The bug was detected by Anand Prakash on the 27th of the last month when he was able to modify the web traffic and supplant the enlisted telephone number with someone else's number utilizing a proxy site called Burp, which gave him admittance to that person's call records and details. Fortunately, the bug was fixed by Saturday, March 6th, and the glitch-free version was launched in the Apple App Store. 

The call recorder clients were advised to uninstall the previous variant and download the latest rendition that is 2.26 or newer which is accessible on the Apple App Store. The paid variant is $6.99 for 7 days; additionally, they allow a three-day trial period. Their most basic monthly membership costs $14.99, with a 12 months advance, and has a few other options as well.

Clickjacking Vulnerability Spamming the User’s Facebook Wall


A Polish Security Researcher who works under the name of Lasq, found a malevolent spam campaign that spams the users' Facebook wall by exploiting the vulnerability. The said vulnerability came into his notice after he saw it repeatedly being abused by a Facebook spammer group.

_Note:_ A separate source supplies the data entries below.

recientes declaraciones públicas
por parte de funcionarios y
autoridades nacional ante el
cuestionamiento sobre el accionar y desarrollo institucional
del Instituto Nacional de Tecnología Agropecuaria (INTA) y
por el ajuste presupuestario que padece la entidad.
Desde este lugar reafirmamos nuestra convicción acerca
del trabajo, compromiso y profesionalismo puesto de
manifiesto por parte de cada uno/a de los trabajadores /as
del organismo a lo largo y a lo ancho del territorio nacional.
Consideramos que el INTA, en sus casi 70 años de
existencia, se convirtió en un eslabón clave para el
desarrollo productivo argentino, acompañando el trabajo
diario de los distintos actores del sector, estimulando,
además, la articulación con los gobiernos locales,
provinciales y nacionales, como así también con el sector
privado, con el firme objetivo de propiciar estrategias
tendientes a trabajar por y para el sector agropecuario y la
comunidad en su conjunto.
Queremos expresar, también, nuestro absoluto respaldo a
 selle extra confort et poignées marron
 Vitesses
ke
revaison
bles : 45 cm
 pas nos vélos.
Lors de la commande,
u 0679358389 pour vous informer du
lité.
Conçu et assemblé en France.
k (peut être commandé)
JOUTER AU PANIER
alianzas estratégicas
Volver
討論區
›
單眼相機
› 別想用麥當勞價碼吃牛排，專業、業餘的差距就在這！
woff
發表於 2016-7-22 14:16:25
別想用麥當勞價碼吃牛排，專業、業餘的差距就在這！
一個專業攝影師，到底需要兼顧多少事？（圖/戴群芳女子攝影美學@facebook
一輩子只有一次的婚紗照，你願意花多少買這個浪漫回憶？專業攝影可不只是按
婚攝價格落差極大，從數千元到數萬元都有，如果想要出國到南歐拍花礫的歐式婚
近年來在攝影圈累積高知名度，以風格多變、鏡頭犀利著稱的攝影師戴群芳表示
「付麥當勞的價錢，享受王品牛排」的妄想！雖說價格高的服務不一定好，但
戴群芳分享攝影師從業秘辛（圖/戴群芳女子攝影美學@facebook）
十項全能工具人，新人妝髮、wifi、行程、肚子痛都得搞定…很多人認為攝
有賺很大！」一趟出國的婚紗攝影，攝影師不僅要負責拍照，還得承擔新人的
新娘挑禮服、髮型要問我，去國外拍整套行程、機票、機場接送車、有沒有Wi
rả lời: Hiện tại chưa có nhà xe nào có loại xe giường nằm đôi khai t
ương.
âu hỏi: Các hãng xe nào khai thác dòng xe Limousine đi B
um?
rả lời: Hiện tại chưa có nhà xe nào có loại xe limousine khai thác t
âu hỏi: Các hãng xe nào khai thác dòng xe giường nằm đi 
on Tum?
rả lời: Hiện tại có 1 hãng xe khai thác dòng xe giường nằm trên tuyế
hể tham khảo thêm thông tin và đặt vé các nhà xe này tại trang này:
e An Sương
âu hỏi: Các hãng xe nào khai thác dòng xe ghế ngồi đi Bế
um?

The vulnerability as indicated by Lasq is known to reside in the mobile version of the Facebook for the most part through popups while the desktop version stays unaffected.

The link that is the root of all the spamming gives off an impression of being facilitated in an Amazon Web Services (AWS) bucket and diverts the user to a comic website, after they are requested to confirm their ages in French. In any case, even after the user has tapped on the link and done whatever it requested, it was still found to show up on the user's Facebook wall.

At the point when Lasq researched about this issue he found that the spammers were utilizing codes to abuse the IFrame component of Facebook's mobile sharing dialog. He tested for it then with the popular browsers, like the Chrome, Chromium, Edge, IE, Firefox and every other program which displayed X-Edge-Options error and thusly published a blog post with the technical subtleties. He suspected clickjacking.

Later he gathered that because Facebook had disregarded the X-Edge-Options header for the mobile sharing discourse, the "age verification" popup which displayed prior, skirted Facebook's system.


Lasq reached out to Facebook, yet shockingly they declined to fix the issue contending that it is operating in as intended and the case has been closed within 12 hours from an underlying report and clickjacking is an issue just when an attacker some way or another alters the state of the users' account.